OpenStack Keystone plans for the Grizzly release

I posted this information to the OpenStack-dev mailing list, but thought it would be worthwhile as a blog post as well.

Here is an overview of what’s looking to happen in Keystone over the grizzly release cycle.

From the summit, we had the state of the project slides, which might be of interest: http://www.slideshare.net/ccjoe/oct-2012-state-of-project-keystone

Since then, we’ve been working on fleshing out more details around those initial discussions, and we’ve been correlating who’s working on what to get an overview of what’s coming up for Keystone. If you’re into reading raw notes, take a look at https://etherpad.openstack.org/keystone-grizzly-plans.

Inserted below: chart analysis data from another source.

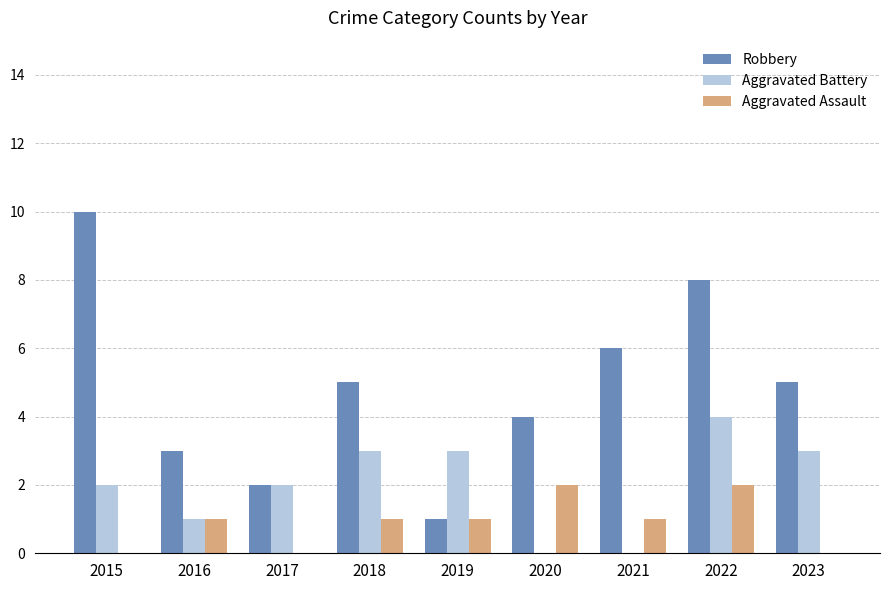

Between 2018 and 2022, which series saw the biggest shift?

Robbery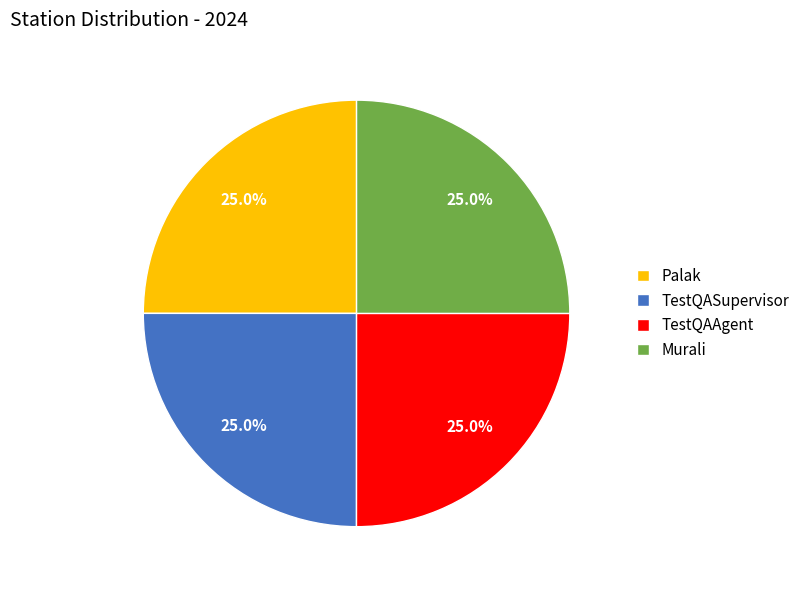

What percentage do TestQAAgent and Palak together represent?

50.0%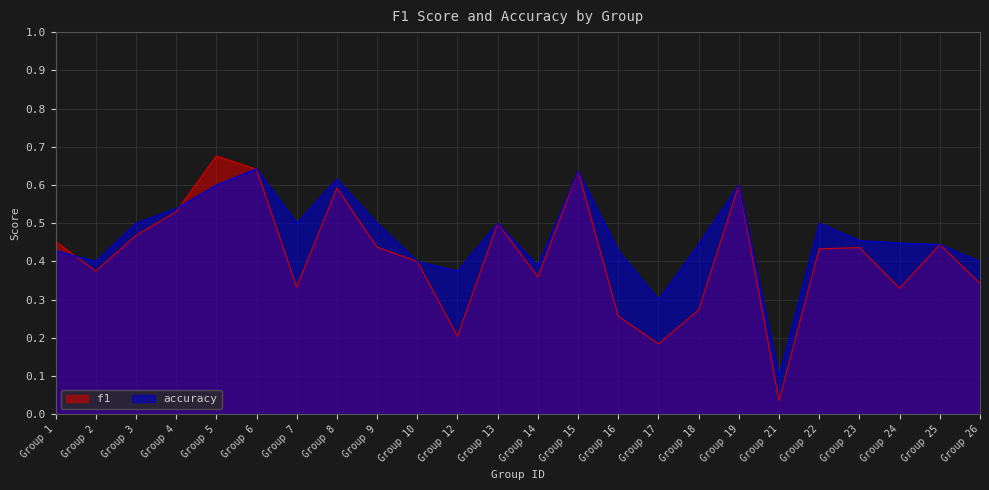

Does the chart have visible grid lines?

Yes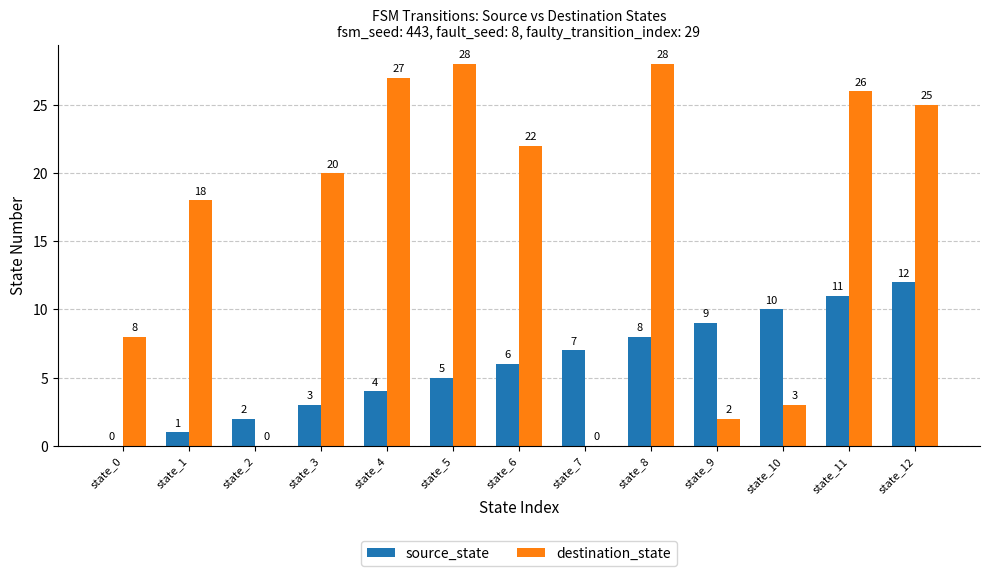

Is it true that source_state equals 4 at state_4?

True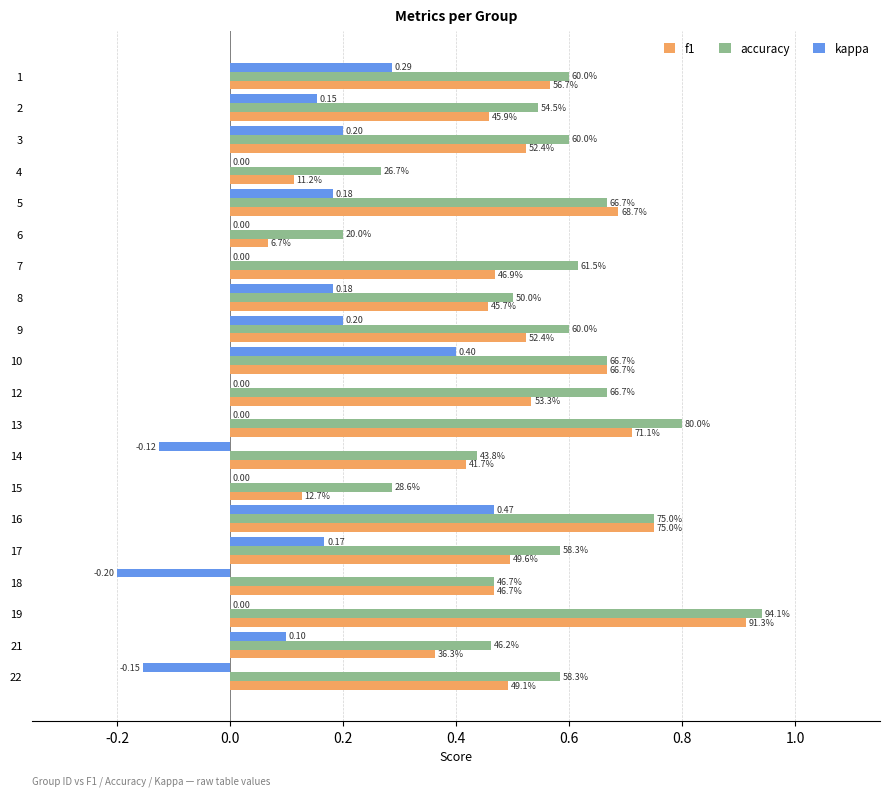

Reading left to right, what are all the values shown in this chart?

f1: 0.6	0.5	0.5	0.1	0.7	0.1	0.5	0.5	0.5	0.7	0.5	0.7	0.4	0.1	0.8	0.5	0.5	0.9	0.4	0.5
accuracy: 0.6	0.5	0.6	0.3	0.7	0.2	0.6	0.5	0.6	0.7	0.7	0.8	0.4	0.3	0.8	0.6	0.5	0.9	0.5	0.6
kappa: 0.3	0.2	0.2	0.0	0.2	0.0	0.0	0.2	0.2	0.4	0.0	0.0	-0.1	0.0	0.5	0.2	-0.2	0.0	0.1	-0.2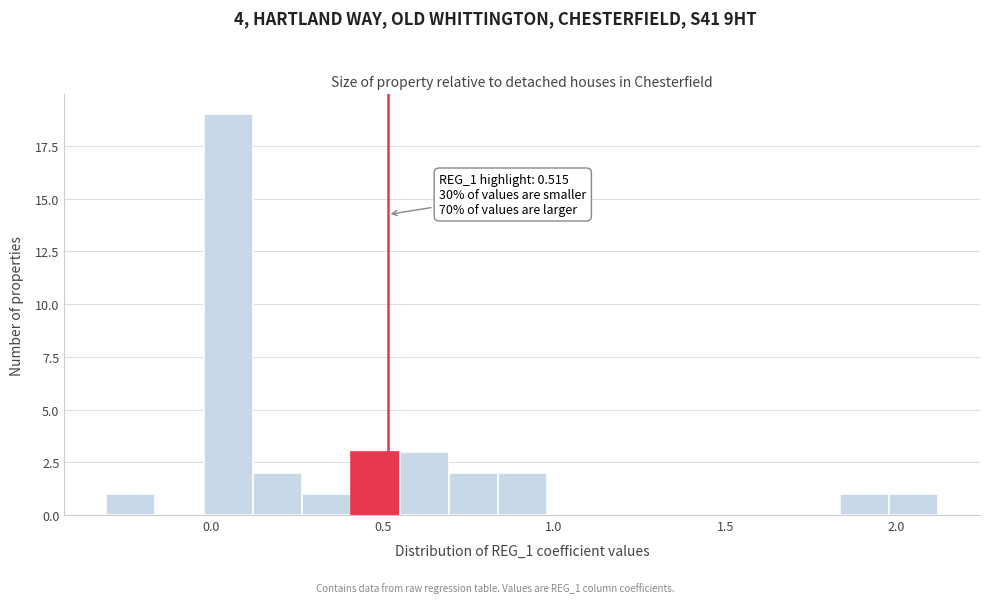

Around what value on the x-axis is the tallest bar? Give the approximate position of its centre, as read against the axis.

0.05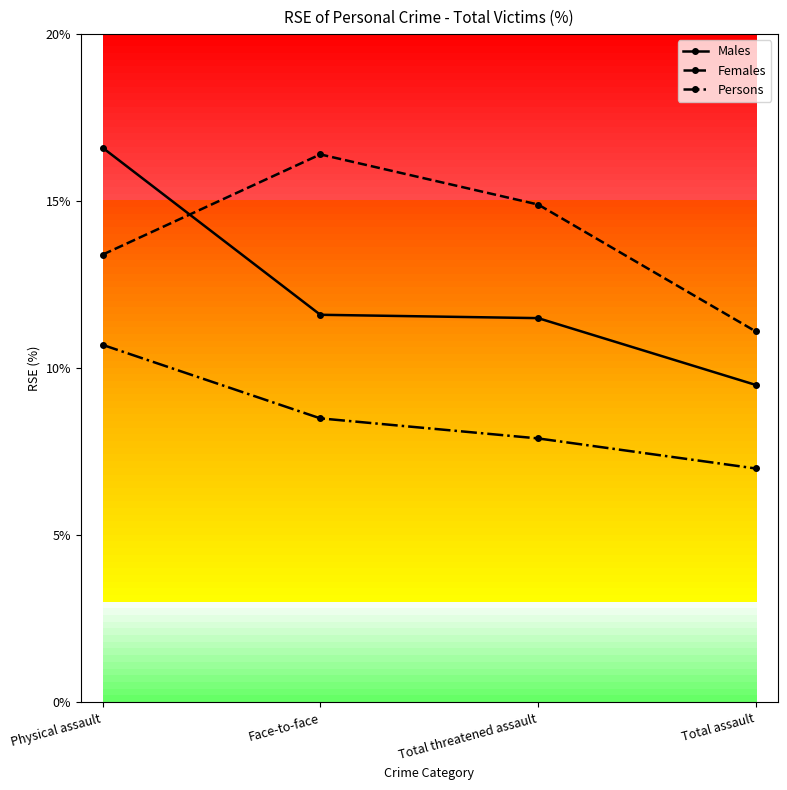

How many interior local peaks does the Females series have?

1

For those looking for more of a tl;dr:

grizzly-1 plans:
* merging in V3 API work – “tech preview”
https://blueprints.launchpad.net/keystone/+spec/implement-v3-core-api

* move auth_token middleware to keystoneclient repo
https://blueprints.launchpad.net/keystone/+spec/authtoken-to-keystoneclient-repo

* AD LDAP extensions
https://blueprints.launchpad.net/keystone/+spec/ad-ldap-identity-backend

* enabling policy & RBAC access for V3 API
https://blueprints.launchpad.net/keystone/+spec/rbac-keystone-api

grizzly-2 plans:
* pre-authenticated token
https://blueprints.launchpad.net/keystone/+spec/pre-auth

* plugable authentication handlers
https://blueprints.launchpad.net/keystone/+spec/pluggable-identity-authentication-handlers

* consolidated policy documentation/recommendations
https://blueprints.launchpad.net/keystone/+spec/document-deployment-suggestions-policy

* PKI future work
https://blueprints.launchpad.net/keystone/+spec/delegation
– starting into delegation, signing of tokens
– annotations on signing for authorization

grizzly-3 plans:
* delegation
https://blueprints.launchpad.net/keystone/+spec/delegation

* multifactor authN
https://blueprints.launchpad.net/keystone/+spec/multi-factor-authn

Much of the work and desires around Delegation has yet to be fully defined and nailed down, and relies on a lot of additions in making PKI based tokens a stable, solid, default mechanism. I’m sure there will be some redirection once we get a few weeks down the road and see what’s happening with the V3 API rollout and PKI token extensions to support delegation, pre-auth, and so forth.